Short problem:
In the reply about an infinity constant, write out the passage from "There's the on-going" to "all adds up.", substituting "seconds" for "milliseconds".
* Begin Excerpt to read *
On Sat, Sep 05, 2020 at 12:44:47AM -0400, Cade Brown wrote:

> First of all, you're comparing immutable value types to dynamic objects
> which are predicated and processed based on the memory address (e.g. for
> equality testing, by default). Of course they're going to have different
> semantics, especially when converting to a unique string representation.

Um, yes?

What's your point here? There is no guarantee that `eval(repr(x))` must 
always return something equal to x, and one reason that isn't a 
guarantee is the difference between value types (whether mutable or not) 
and identity types. That's not the only acceptable reason though.


> A better question to ask is why does it work for *almost* all values of
> 'float' , but not infinite ones... This is a glaring hole in my opinion.

That is a better question, but it's not a great question. Nor is it a 
glaring hole: Python is 30 years old, if this was an obvious lack that 
people need regularly, it would have been fixed years ago.

Unless you have thought of something new that none of the tens or 
hundreds of thousands of Python users over the decades have thought of, 
I think we can be fairly confident that this is at best a minor feature.

Python is a mature and popular language. Any "glaring hole" in the 
language is likely to be:

- a matter of personal preference or taste;

- something that has been ruled out due to backwards compatibility 
  or because it doesn't fit the execution model;

- or something of such minor importance that nobody noticed or cared.

In the last case, it's not exactly *glaring* then.


> Why do you think having 'inf' is better than something that means something
> to the python interpreter?

Not everything has to be a builtin constant.

If it's a keyword, there is the *very large* cost that it will break any 
code that uses Infinity as a name.

There's the opportunity cost: once we create an Infinity or Inf 
constant, then we're stuck with it forever, even if a better use for 
that name comes along.

There is the development cost: somebody has to do the work, write the 
tests, write the documentation.

There's the on-going bloating cost: every new feature increases the size 
of the language, the interpreter, the documentation, the time it takes 
to compile the interpreter, etc. A few milliseconds here, a few bytes 
there, it all adds up.

There's the cost to users: one more builtin that you have to learn, one 
more thing to know, one more choice to make, more questions for 
beginners to ask:

"What's the difference between float('inf') and Infinity?"

"Why is it Infinity not Inf?"

"Why is there no builtin NAN constant?"

You can argue that these are all *small* costs, and I agree. (Other than 
the backwards-compatibility breaking use of a new keyword, which alone 
would almost certainly rule this out.)
* End Excerpt to read *
* Begin Supplied material *
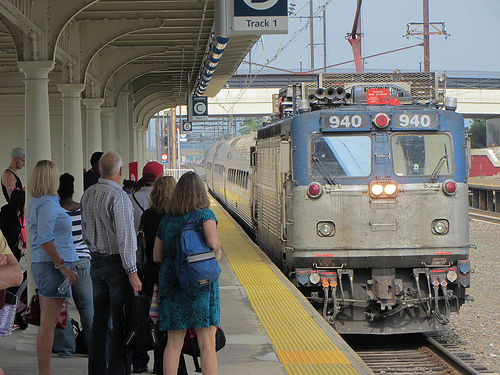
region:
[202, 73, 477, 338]
Train pulling into station.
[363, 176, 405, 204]
Headlights on front of train.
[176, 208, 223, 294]
Woman carrying blue backpack over shoulder.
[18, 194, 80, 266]
Woman dressed in light blue blouse.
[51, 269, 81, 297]
Woman carrying water bottle in hand.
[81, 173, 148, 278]
Man dressed in long sleeve white and blue check shirt.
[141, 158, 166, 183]
Man wearing red cap on head.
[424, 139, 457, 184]
Windshield wiper on front window of train.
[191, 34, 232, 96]
Lights mounted in ceiling of train station.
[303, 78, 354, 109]
Horns to top of train.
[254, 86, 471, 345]
a blue and silver train engine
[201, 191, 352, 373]
a long yellow line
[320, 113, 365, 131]
train engine number 940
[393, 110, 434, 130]
train engine number 940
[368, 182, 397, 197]
a train engine headlight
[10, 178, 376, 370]
a train boarding platform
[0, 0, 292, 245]
overhead train platform shelter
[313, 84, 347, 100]
train engine horns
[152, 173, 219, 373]
a woman standing on platform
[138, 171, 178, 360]
a woman standing on platform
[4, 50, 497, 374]
a crowd of people waiting for a train at a train platform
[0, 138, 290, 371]
the crowd of people waiting for the train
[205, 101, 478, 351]
the train the people are waiting for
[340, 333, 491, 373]
train tracks the train is running on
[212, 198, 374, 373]
yellow caution area of the train platform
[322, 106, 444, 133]
the number of the train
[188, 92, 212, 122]
sign indicating the train platform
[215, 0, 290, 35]
bottom of the sign indicating the train platform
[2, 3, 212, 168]
arched awning of the train platform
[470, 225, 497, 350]
gravel on the ground behind the train and its tracks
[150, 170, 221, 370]
woman holding a backpack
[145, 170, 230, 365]
woman wearing a dress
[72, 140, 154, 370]
man wearing a shirt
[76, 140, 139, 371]
man wearing blue jeans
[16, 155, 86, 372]
woman wearing blue shirt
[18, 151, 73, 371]
woman wearing blue jean shorts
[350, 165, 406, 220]
light on a train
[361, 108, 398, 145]
light on a train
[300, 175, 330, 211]
light on a train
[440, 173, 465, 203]
light on a train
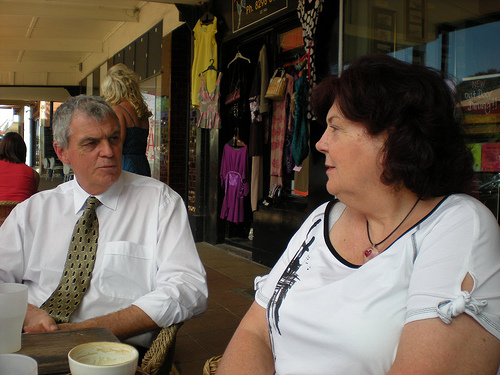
* End Supplied material *
Task solution:
There's the on-going bloating cost: every new feature increases the size 
of the language, the interpreter, the documentation, the time it takes 
to compile the interpreter, etc. A few seconds here, a few bytes 
there, it all adds up.